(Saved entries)
^^^^^^^^
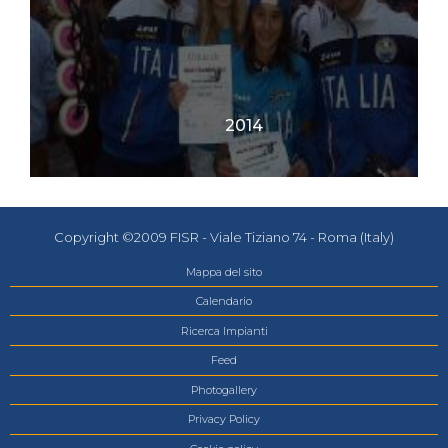
2014
Copyright ©2009 FISR - Viale Tiziano 74 - Roma (Italy)
Mappa del sito
Calendario
Ricerca Impianti
Feed
Photogallery
Privacy Policy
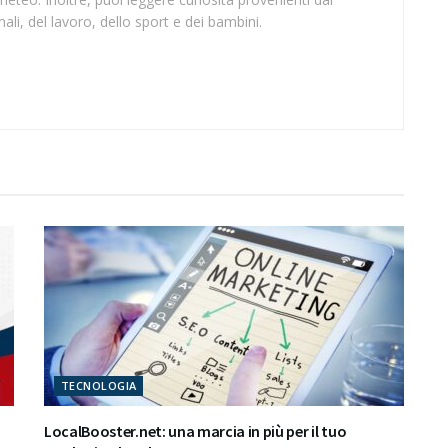
li, del lavoro, dello sport e dei bambini.
TECNOLOGIA
LocalBooster.net: una marcia in più per il tuo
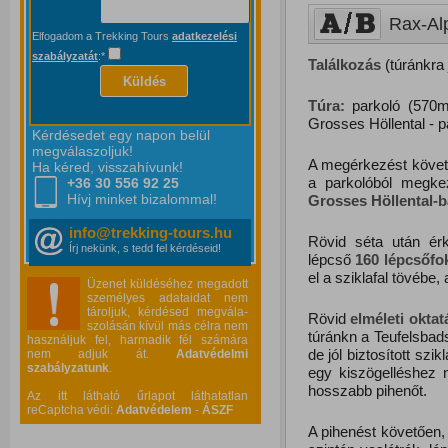
Rax-Alp
Elfogadom a Trekking Tours
adatkezelési
szabályzatát
:*
Találkozás
(túránkra 
Küldés
Túra:
parkoló (570m
Grosses Höllental - 
Kérdésedet egy napon belül
megválaszoljuk!
A megérkezést követőe
Ha kéred, visszahívunk!
a parkolóból megke
+36 30 556
92 25
Hívj minket bizalommal!
Grosses Höllental-b
info@trekking-tours.hu
Rövid séta után é
Írj nekünk, s tedd fel kérdéseid!
lépcső
160 lépcsőfo
el a sziklafal tövébe,
Üzenet küldéséhez megadott
személyes adataidat nem
tároljuk, kérdésed megvála-
Rövid
elméleti oktat
szolásán kívül más célra nem
túránkn a Teufelsbad
használjuk fel, harmadik fél számára
de jól biztosított sz
nem adjuk át.
Adatvédelmi
szabályzatunk
.
egy kiszögelléshez 
hosszabb pihenőt.
Az itt látható űrlapot láthatatlan
reCaptcha védi:
Adatvédelem
-
ÁSZF
A pihenést követően,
^^^^^^^^
- **TASK PROMPT**
Look through the entries and give the number of lines containing the word "Höllental". Add nothing else.

- **ANSWER SPACE**
2